Les humains appartiennent à l’espèce des primates, mais un certain nombre de caractéristiques nous différencient des autres hominidés. C’est le cas pour la taille de notre cerveau, notamment. Celui des humains est bien plus gros. Peut-on expliquer cette différence ? Une étude parue dans Cell, le 24 mars 2021, apporte des éléments de réponse sur un plan moléculaire et génétique, au stade initial du développement cérébral.
Pour ce travail de recherche, les scientifiques ont utilisé des organoïdes, des tissus cérébraux cultivés in vitro à partir de cellules souches embryonnaires. Ils ont comparé des organoïdes d’humains, de gorilles et de chimpanzés, et il se trouve que les organoïdes d’humains sont devenus bien plus gros que ceux des autres hominidés. Les scientifiques ont alors pu approfondir ce processus.
La neurogenèse est plus longue chez les humains
Le système nerveux central provient du développement des cellules souches neurales. Ces dernières sont des progénitrices neurales, cela veut dire qu’elles se divisent pour générer les neurones. Lors du stade initial de formation du cerveau, les cellules souches neurales ont une forme cylindrique, ce qui facilite leur division en nouvelles cellules sœurs. Lors de cette étape, elles se multiplient, et plus elle se multiplient, plus cela donnera de neurones. On appelle ça la neurogenèse.
Au fil de ce processus, les cellules changent de forme à mesure qu’elles arrivent à maturité, ce qui ralentit pas à pas leur reproduction. Cela signifie que la durée de la neurogenèse a un impact sur le nombre initial de neurones qui en résultent, et donc sur la taille du cerveau. Chez les souris, cela prend quelques heures. Chez les hominidés, cela prend plusieurs jours. Plus précisément, comme le montrent les auteurs de l’étude parue ce 24 mars dans Cell, cela prend 5 jours chez les gorilles et les chimpanzés, mais chez les humains, cela prend plus de temps encore. Environ une semaine, voire davantage.
« Nous avons découvert qu’une modification différée de la forme des cellules dans le cerveau primitif suffit à changer le cours du développement, en contribuant à déterminer le nombre de neurones qui sont fabriqués. Il est remarquable qu’un changement évolutif relativement simple de la forme des cellules puisse avoir des conséquences majeures sur l’évolution du cerveau », commente Madeline Lancaster, l’une des autrices de cette recherche, sur le site de UK Research and Innovation.

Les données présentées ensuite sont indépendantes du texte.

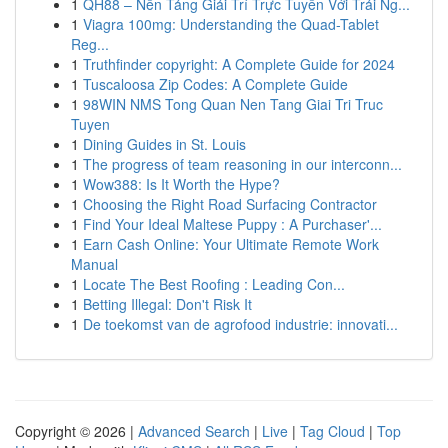
1
QH88 – Nền Tảng Giải Trí Trực Tuyến Với Trải Ng...
1
Viagra 100mg: Understanding the Quad-Tablet
Reg...
1
Truthfinder copyright: A Complete Guide for 2024
1
Tuscaloosa Zip Codes: A Complete Guide
1
98WIN NMS Tong Quan Nen Tang Giai Tri Truc
Tuyen
1
Dining Guides in St. Louis
1
The progress of team reasoning in our interconn...
1
Wow388: Is It Worth the Hype?
1
Choosing the Right Road Surfacing Contractor
1
Find Your Ideal Maltese Puppy : A Purchaser'...
1
Earn Cash Online: Your Ultimate Remote Work
Manual
1
Locate The Best Roofing : Leading Con...
1
Betting Illegal: Don't Risk It
1
De toekomst van de agrofood industrie: innovati...
Copyright © 2026 |
Advanced Search
|
Live
|
Tag Cloud
|
Top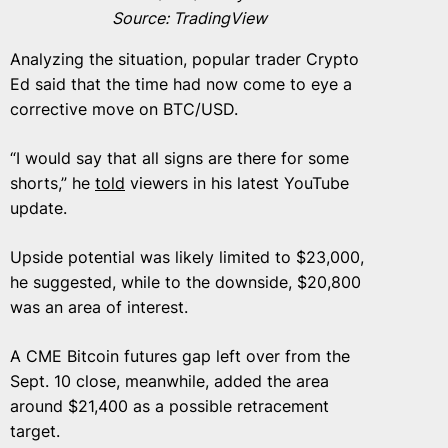
Source: TradingView
Analyzing the situation, popular trader Crypto
Ed said that the time had now come to eye a
corrective move on BTC/USD.
“I would say that all signs are there for some
shorts,” he
told
viewers in his latest YouTube
update.
Upside potential was likely limited to $23,000,
he suggested, while to the downside, $20,800
was an area of interest.
A CME Bitcoin futures gap left over from the
Sept. 10 close, meanwhile, added the area
around $21,400 as a possible retracement
target.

Résumons : la neurogenèse prend davantage de temps chez les humains, alors ce développement plus long conduit à un cerveau plus gros. Mais, dans ce cas, d’où provient cette maturation différée des cellules ?

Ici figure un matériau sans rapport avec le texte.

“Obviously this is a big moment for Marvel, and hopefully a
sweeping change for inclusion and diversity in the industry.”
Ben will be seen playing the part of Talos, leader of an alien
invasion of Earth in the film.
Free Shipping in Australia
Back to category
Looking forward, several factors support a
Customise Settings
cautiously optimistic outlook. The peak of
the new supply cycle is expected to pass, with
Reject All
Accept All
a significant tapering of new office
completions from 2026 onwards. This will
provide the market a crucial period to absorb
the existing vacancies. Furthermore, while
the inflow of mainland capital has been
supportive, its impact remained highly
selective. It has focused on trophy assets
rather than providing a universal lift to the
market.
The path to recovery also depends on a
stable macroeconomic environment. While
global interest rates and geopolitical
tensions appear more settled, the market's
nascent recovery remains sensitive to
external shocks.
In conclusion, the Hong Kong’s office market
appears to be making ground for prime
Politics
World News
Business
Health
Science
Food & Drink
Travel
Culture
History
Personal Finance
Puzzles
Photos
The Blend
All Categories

Le gène ZEB2, clé de voute de nos différences cérébrales ?
Le gène ZEB2 constitue un « régulateur » dans le processus de neurogenèse, expliquent les scientifiques. Son rôle est de pousser les cellules souches neurales à changer de forme. La façon dont ce gène s’exprime a donc un impact sur la rapidité du processus : plus le gène s’exprime fortement, plus les cellules sont poussées à changer rapidement de forme et donc plus la neurogenèse va vite (et rappelez-vous : plus elle va vite, moins le cerveau est gros). Or, le séquençage produit par les auteurs de l’étude montre que ZEB2 s’exprime davantage chez les gorilles/chimpanzés que chez les humains.
Pour confirmer ce résultat, les scientifiques ont conduit une expérience visant à renforcer le gène ZEB2 chez les organoïdes humains, ce qui leur a permis d’observer qu’ils se développaient alors plus vite et finissaient moins gros que les organoïdes humains non modifiés. En revanche, un organoïde de gorille où le gène ZEB2 a été inhibé (affaibli) a terminé avec une taille proche de celle d’un organoïde humain.
Les scientifiques à l’origine de cette étude ont la sensation d’avoir mis le doigt sur la clé de voute du développement cérébral humain à son stade précoce. « Cette étude fournit un premier aperçu des différences entre le cerveau humain en développement et celui de nos plus proches parents vivants, les autres grands singes », affirme Madeline Lancaster, ajoutant avoir l’impression que « nous avons vraiment appris quelque chose de fondamental sur les questions qui m’intéressent depuis aussi longtemps que je me souvienne : ce qui fait de nous des êtres humains. »
Il faut conclure ce travail de recherche en rappelant, comme le font d’ailleurs les auteurs, que les organoïdes constituent un modèle de tissus cérébraux humains, « et, comme tous les modèles, ne reproduisent pas entièrement les cerveaux réels, en particulier les fonctions cérébrales matures ». Il peut donc perdurer des points aveugles dans cette étude.